Le tennis sans faille produit par le joueur de Manacor a obligé le "Pou" à forcer son jeu. Conséquence : celui qui n'avait pas perdu un set pour arriver en finale termine avec un ratio points gagnants/fautes directes négatif, pour la première fois du tournoi (22/35). Et Ferrer, très lucide, ne s’est pas trompé dans son analyse d’après-match en conférence de presse : "Nadal a mieux joué que moi. Il servait mieux. Il était très agressif, notamment en coup droit, et il a fait moins d'erreurs que moi. Il était aussi plus régulier que moi."

Si Rafael Nadal a été très solide, David Ferrer peut néanmoins nourrir quelques regrets. "J'ai eu des occasions à saisir, notamment pendant le troisième set, pour justement faire mon break, pour passer quelques points et gagner contre Rafa.
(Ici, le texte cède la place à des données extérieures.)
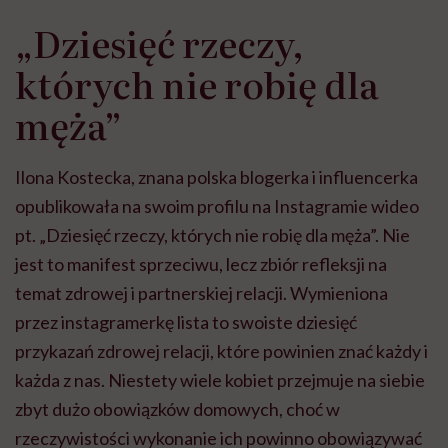
„Dziesięć rzeczy,
których nie robię dla
męża”
Ilona Kostecka, znana polska blogerka i influencerka
opublikowała na swoim profilu na Instagramie wideo
pt. „Dziesięć rzeczy, których nie robię dla męża”. Nie
jest to manifest sprzeciwu, lecz zbiór refleksji na
temat zdrowej i partnerskiej relacji. Wymieniona
przez instagramerkę lista to swoiste dziesięć
przykazań zdrowej relacji, które powinien znać każdy i
każda z nas. Niestety wiele kobiet przejmuje na siebie
zbyt dużo obowiązków domowych, choć w
rzeczywistości wykonanie ich powinno obowiązywać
Je dois justement terminer ces points importants, les moments importants", a déclaré le prochain numéro quatre à l’ATP. Sa sensation d’avoir manqué sa chance à certains moments du match s’illustre par la statistique suivante : il a converti à peine trois balles de break sur douze procurées ! En ne réussissant pas à capitaliser sur son point fort, le retour de service, Ferrer n’avait aucune chance de l’emporter. Mais à sa décharge, son illustre cadet a toujours sorti le coup juste dans ces moments clés. En résumé, Ferrer est fort. Tandis que Nadal évolue sur une autre planète.